#### PASSAGE

Partisan N°141 - Septembre 1999

Malgré des mois d’intoxication gouvernementale et syndicale, nombreux sont les camarades d’entreprise, syndicalistes ou non qui doutent et rechignent à la loi Aubry, sans pour autant savoir comment la combattre concrètement auprès de leurs collègues.
En face de nous, il y a le rouleau compresseur des patrons, des télés, des syndicalistes collabos qui tentent de nous convaincre que tout est bien dans le meilleur des mondes. Pourtant, nous n’avons pas la mémoire courte : beaucoup se souviennent de ce que nous avons perdu avec les 39 heures et la cinquième semaine ; beaucoup n’ont plus que méfiance envers un gouvernement PS/PC/Verts qui multiplie les mauvais coups.
Mais il ne suffit pas de râler tout seul dans son coin. Il faut réagir, regrouper les oppositions, construire une force contre le gouvernement, dont les meilleurs représentants sont Jospin, Aubry et Allègre, contre cette nouvelle version de la bourgeoisie au pouvoir.

########

▶ [TRAVAIL À FAIRE]:
(A) Traduisez en anglais cette phrase du passage : « Mais il ne suffit pas de râler tout seul dans son coin. »
(B) Redonnez mot pour mot la partie du passage qui commence par « Mais il ne suffit » et va jusqu'à « bourgeoisie au pouvoir. ».
Les entrées forment un ensemble à part, distinct du passage.

#### DONNÉES FOURNIES

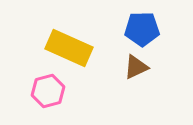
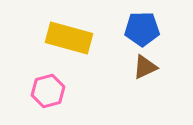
yellow rectangle: moved 10 px up; rotated 9 degrees counterclockwise
brown triangle: moved 9 px right
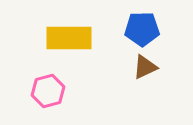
yellow rectangle: rotated 15 degrees counterclockwise
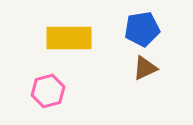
blue pentagon: rotated 8 degrees counterclockwise
brown triangle: moved 1 px down
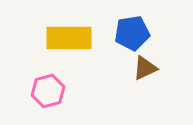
blue pentagon: moved 10 px left, 4 px down
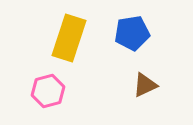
yellow rectangle: rotated 72 degrees counterclockwise
brown triangle: moved 17 px down
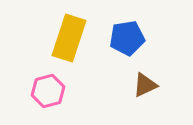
blue pentagon: moved 5 px left, 5 px down
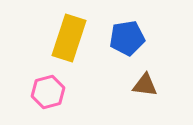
brown triangle: rotated 32 degrees clockwise
pink hexagon: moved 1 px down
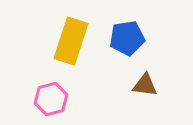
yellow rectangle: moved 2 px right, 3 px down
pink hexagon: moved 3 px right, 7 px down
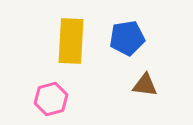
yellow rectangle: rotated 15 degrees counterclockwise
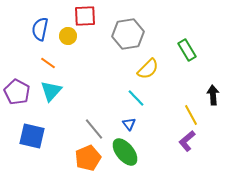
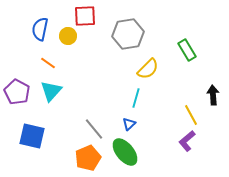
cyan line: rotated 60 degrees clockwise
blue triangle: rotated 24 degrees clockwise
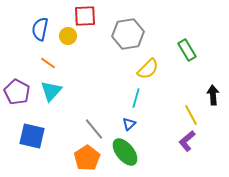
orange pentagon: moved 1 px left; rotated 10 degrees counterclockwise
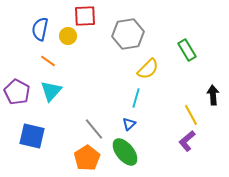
orange line: moved 2 px up
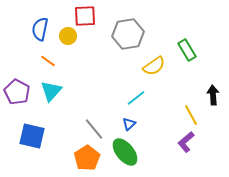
yellow semicircle: moved 6 px right, 3 px up; rotated 10 degrees clockwise
cyan line: rotated 36 degrees clockwise
purple L-shape: moved 1 px left, 1 px down
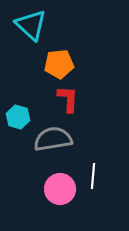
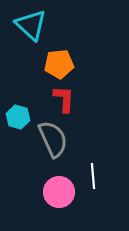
red L-shape: moved 4 px left
gray semicircle: rotated 75 degrees clockwise
white line: rotated 10 degrees counterclockwise
pink circle: moved 1 px left, 3 px down
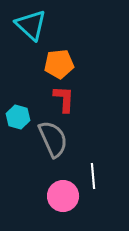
pink circle: moved 4 px right, 4 px down
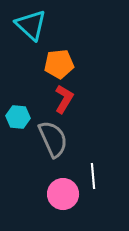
red L-shape: rotated 28 degrees clockwise
cyan hexagon: rotated 10 degrees counterclockwise
pink circle: moved 2 px up
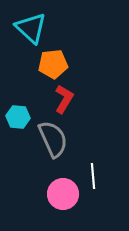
cyan triangle: moved 3 px down
orange pentagon: moved 6 px left
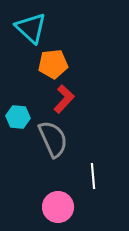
red L-shape: rotated 12 degrees clockwise
pink circle: moved 5 px left, 13 px down
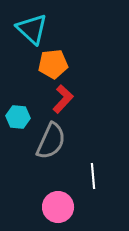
cyan triangle: moved 1 px right, 1 px down
red L-shape: moved 1 px left
gray semicircle: moved 2 px left, 2 px down; rotated 48 degrees clockwise
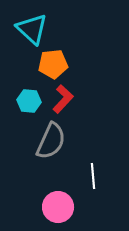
cyan hexagon: moved 11 px right, 16 px up
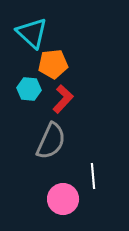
cyan triangle: moved 4 px down
cyan hexagon: moved 12 px up
pink circle: moved 5 px right, 8 px up
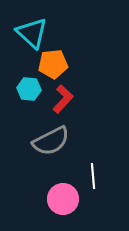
gray semicircle: rotated 39 degrees clockwise
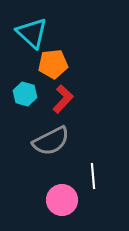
cyan hexagon: moved 4 px left, 5 px down; rotated 10 degrees clockwise
pink circle: moved 1 px left, 1 px down
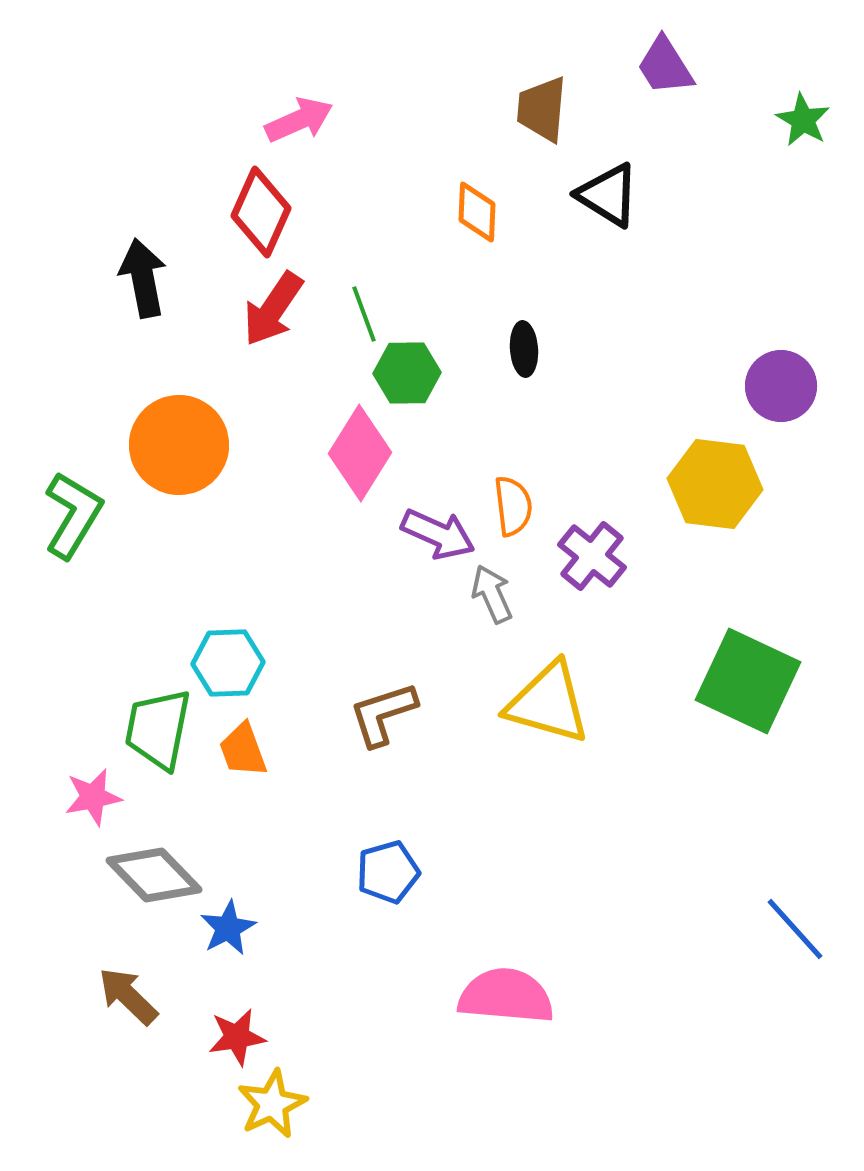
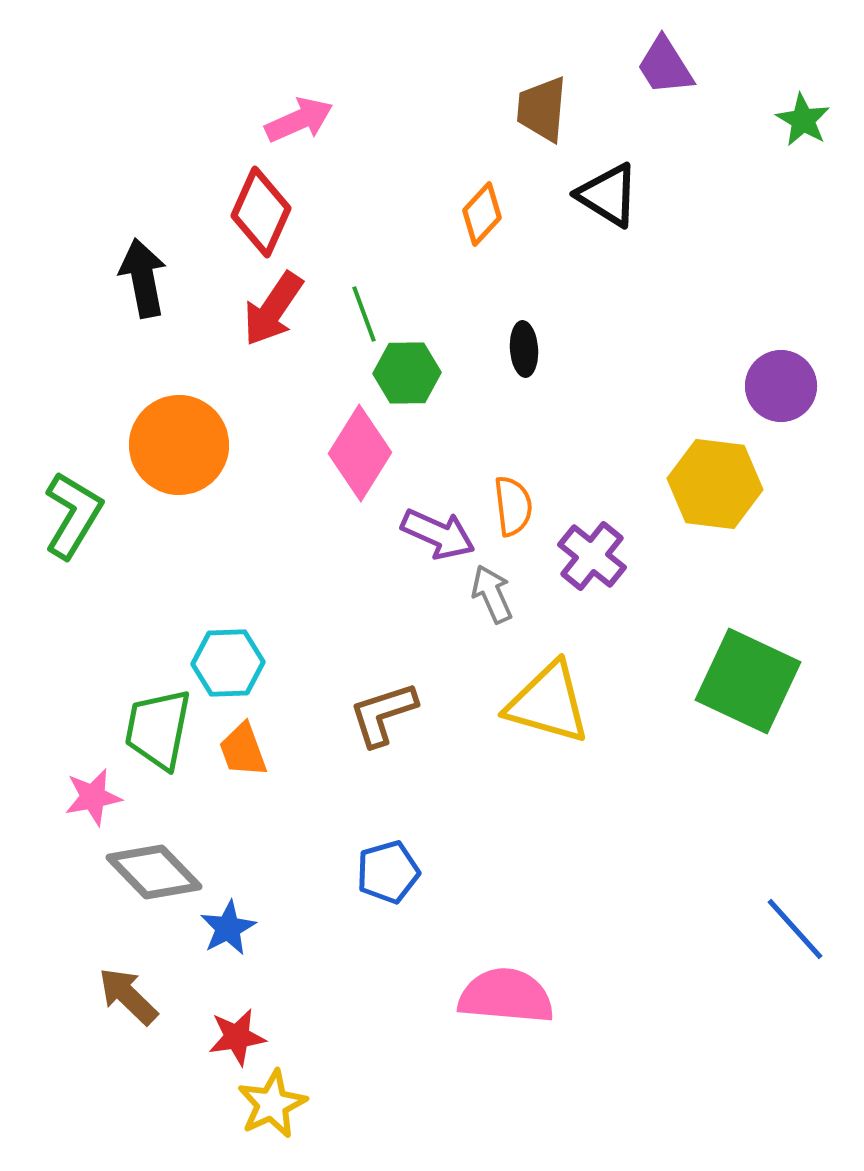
orange diamond: moved 5 px right, 2 px down; rotated 40 degrees clockwise
gray diamond: moved 3 px up
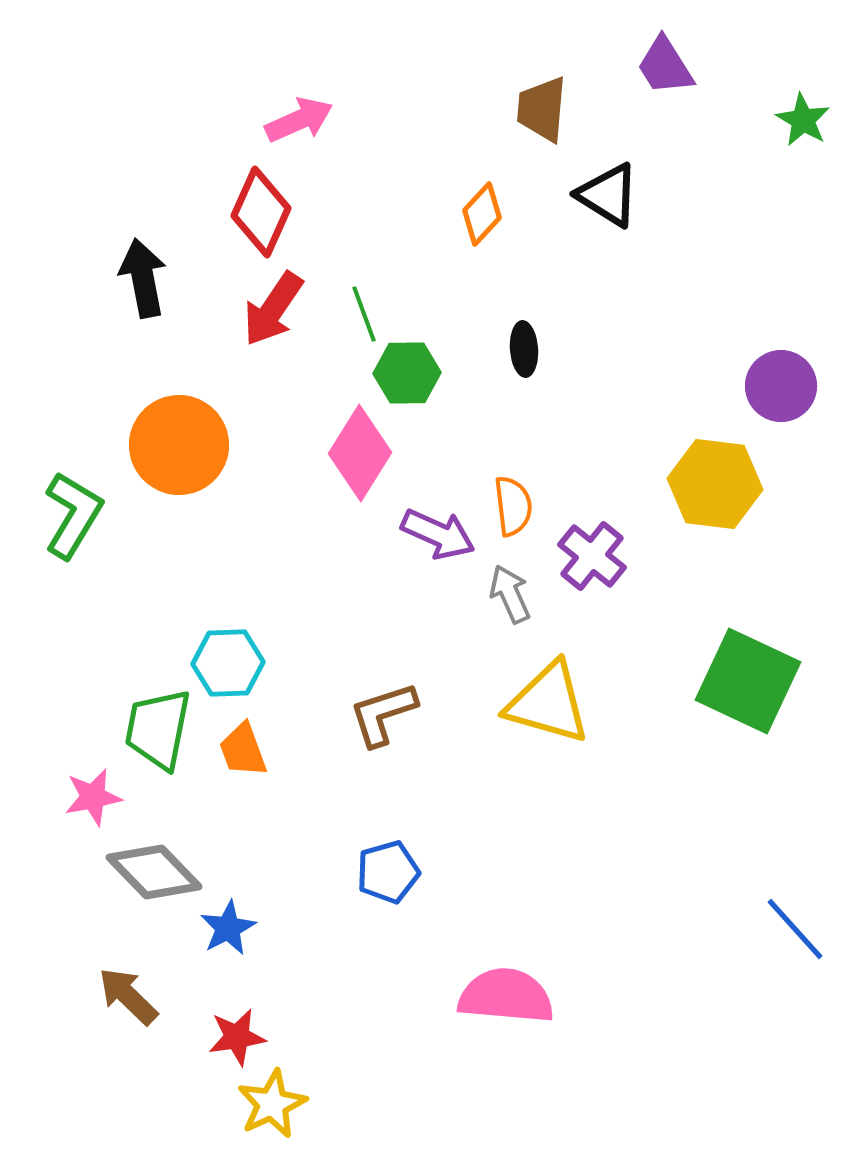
gray arrow: moved 18 px right
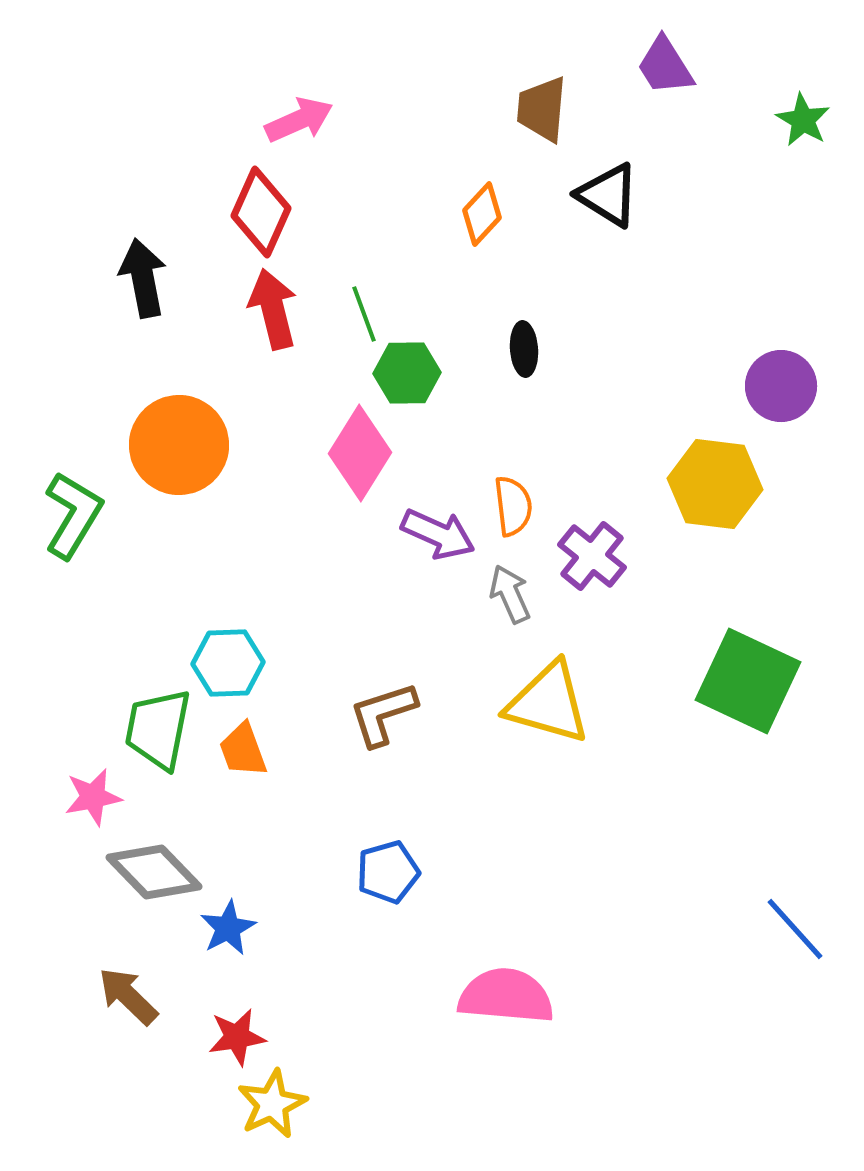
red arrow: rotated 132 degrees clockwise
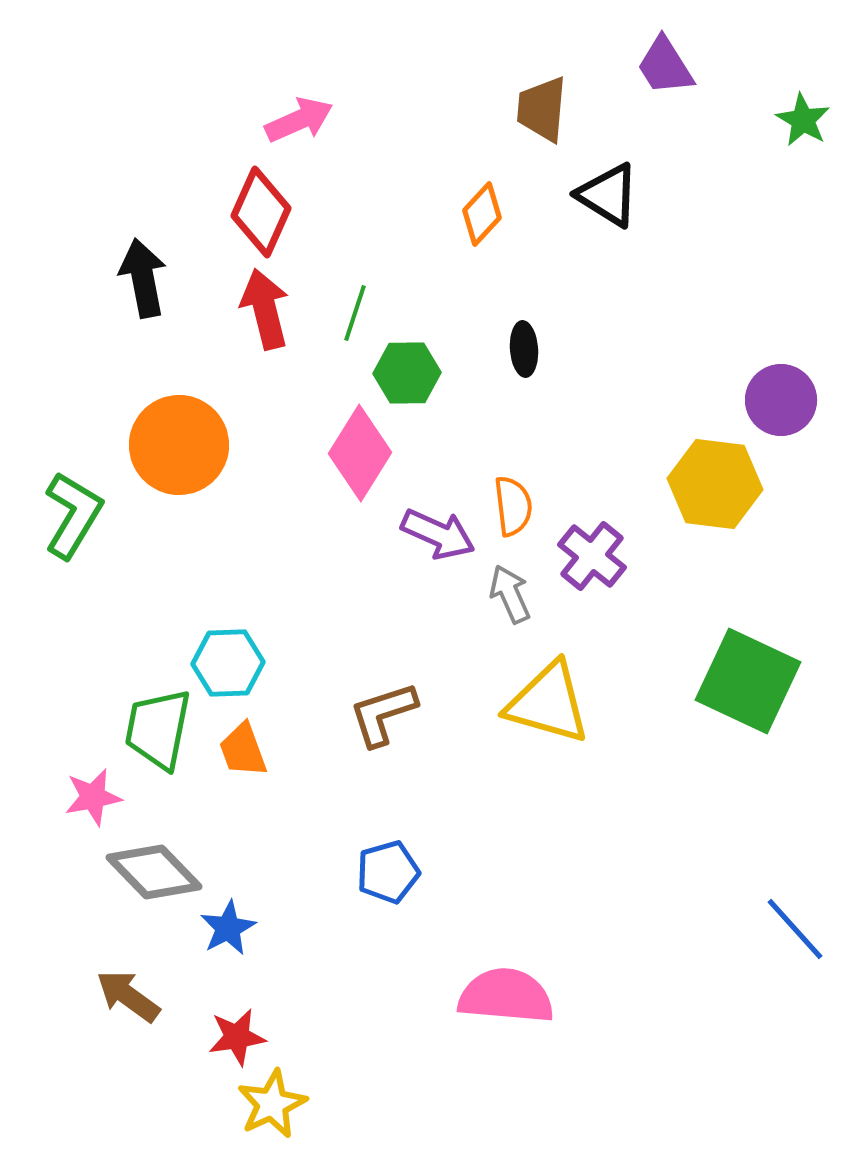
red arrow: moved 8 px left
green line: moved 9 px left, 1 px up; rotated 38 degrees clockwise
purple circle: moved 14 px down
brown arrow: rotated 8 degrees counterclockwise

########

▶ [RÉSULTATS DANS L'ORDRE]:
(A) But it is not enough to grumble all alone in your corner.

(B)
Mais il ne suffit pas de râler tout seul dans son coin. Il faut réagir, regrouper les oppositions, construire une force contre le gouvernement, dont les meilleurs représentants sont Jospin, Aubry et Allègre, contre cette nouvelle version de la bourgeoisie au pouvoir.